* _WORK ORDER 1_:
Retype the passage of the dashboards article starting with "Dashboards alone can’t" and going on through "the analytics landscape.".
* _WORK ORDER 2_:
In the dashboards article, which state does Bev color green in the sales breakdown by region?
* _WORK ORDER 3_:
Proceed with the dashboards article from its last line.

* _READING PASSAGE_:

The Dashboard is Dead, Probably?

The Dashboard is Dead, Probably?

Some data vendors are claiming _the dashboard is dead_. Doubtful. But some of the underlying premises are worthy of discussion. You just might be doing it wrong.

There’s a movement by a few data analytics vendors (here’s one) that says, “dashboards are dead.” Most of this is slick marketing with a dose of clickbait (much like the title of this article). Visualizations are a great way to convey information and that likely won’t EVER change. But the promise of dashboards democratizing data for front-line workers and providing self-service analytics is still undelivered. And, as an employee of Microsoft, I fully understand that last sentence might be viewed as heretical. But…

Dashboards alone can’t solve key business problems. At the Microsoft Technology Center (MTC) we have a different approach. Power BI and Tableau won’t be going the way of the dodo anytime soon, but there are patterns that your analytics teams can leverage to gain information edge today. I do agree that we need to think differently about the role of the dashboard in the analytics landscape.

The Big Problems with Dashboards (…an Allegory)

Tell me if you’ve experienced this story before:

CIO Sherrie: “Andy, I want you to build some dashboards that visually depict our company’s sales KPIs.”

Andy the Analytics Director: “Sounds good Sherrie, I’ll put my best people on it right away.”

Sherrie: “I’m so looking forward to what your team creates. We need to create actionable insights so our sales team can generate more sales.”

One month (or more) later

BI Developer Bev: “Sherrie, I want to review the dashboards I’ve created for you.”

CIO Sherrie: “Great. I’m so glad this is finally ready. Ah, I see you’ve incorporated the corporate colors into your visuals. Nice touch.”

Bev: “Let’s start by showing our sales visuals. First, we have a breakdown of sales by region. Note I’ve color-coded the sales by state. Pennsylvania has the highest sales volume, so it’s green.”

Sherrie: “Yeah, well, that’s because most of our stores and salespeople are in PA. Nothing too insightful there.”

* _SOURCE MATERIAL_:
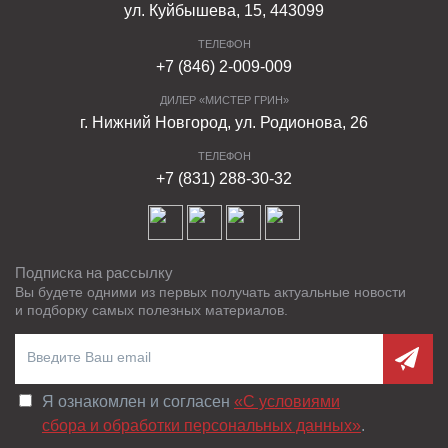
ул. Куйбышева, 15, 443099
ТЕЛЕФОН
+7 (846) 2-009-009
ДИЛЕР «МИСТЕР ГРИН»
г. Нижний Новгород, ул. Родионова, 26
ТЕЛЕФОН
+7 (831) 288-30-32
Подписка на рассылку
Вы будете одними из первых получать актуальные новости
и подборку самых полезных материалов.
Я ознакомлен и согласен
«C условиями
сбора и обработки персональных данных»
.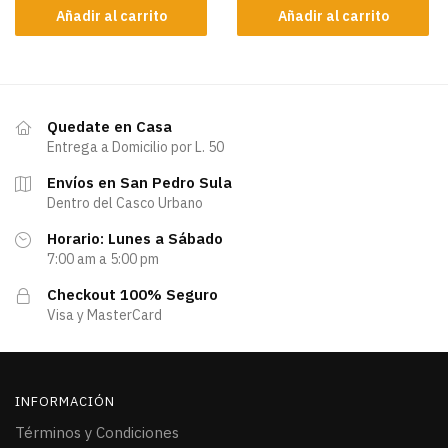
Añadir al carrito
Añadir al carrito
Quedate en Casa
Entrega a Domicilio por L. 50
Envíos en San Pedro Sula
Dentro del Casco Urbano
Horario: Lunes a Sábado
7:00 am a 5:00 pm
Checkout 100% Seguro
Visa y MasterCard
INFORMACIÓN
Términos y Condiciones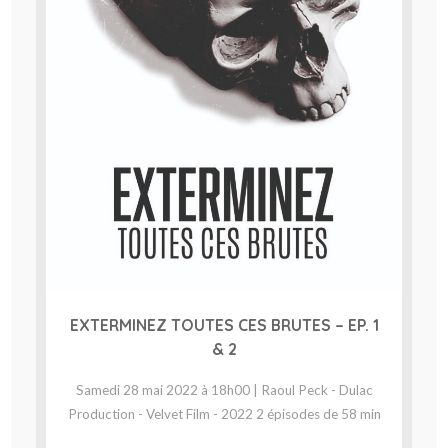
EXTERMINEZ TOUTES CES BRUTES – EP. 1
& 2
Samedi 28 mai 2022 à 18h00 | Raoul Peck - Dulac
Production - Velvet Film - 2022 2 épisodes de 58 min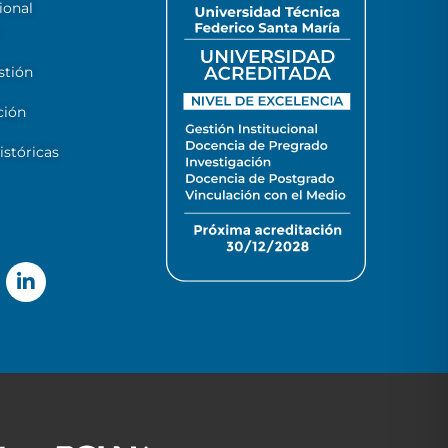
ional
stión
ción
stóricas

* _RESPONSE BOX 1_:
Dashboards alone can’t solve key business problems. At the Microsoft Technology Center (MTC) we have a different approach. Power BI and Tableau won’t be going the way of the dodo anytime soon, but there are patterns that your analytics teams can leverage to gain information edge today. I do agree that we need to think differently about the role of the dashboard in the analytics landscape.

* _RESPONSE BOX 2_:
Pennsylvania.

* _RESPONSE BOX 3_:
Bev: “Um, well, ok. Here we have a breakdown of sales my month. Note here the sales go up substantially in the Spring time and trough in the winter.”

Sherrie: “Well, we sell consumer-grade pool supplies. No big surprise that sales increase in the Spring when everyone is anxious to get into their pools and stop buying when cold weather arrives.”

Andy: whispering…“Bev, I think you are losing Sherrie, why don’t you click into the sub-report and we’ll explain all of the data.”

Bev clicks and opens this dashboard

Sherrie: “Yikes, there is a lot of information displayed there. I really have no idea what this is trying to tell me. What conclusions should I make from this data?”

Bev: “Um..uh…well…”

Andy: interrupting “Sherrie, I’m so sorry, it seems like we didn’t deliver the dashboards you were hoping for. Could you help us understand exactly what you would like to see?”

Sherrie: getting perturbed “I already told you, I want to see dashboards that create actionable insights that will drive sales. These dashboards are telling me what I already know. The dashboards need to guide our sales folks on what to do next.”

Bev: whispering to Andy “Andy, I’m not in sales, I don’t know how to create actionable insights.”

Sherrie: “…and another thing… I don’t just want to see the sales metrics, I want to know why the numbers are what they are. Look at the example on your screen…for the electronics category…why is the actual lagging the target mix so much? What can we do to fix that? This is what we need to know.”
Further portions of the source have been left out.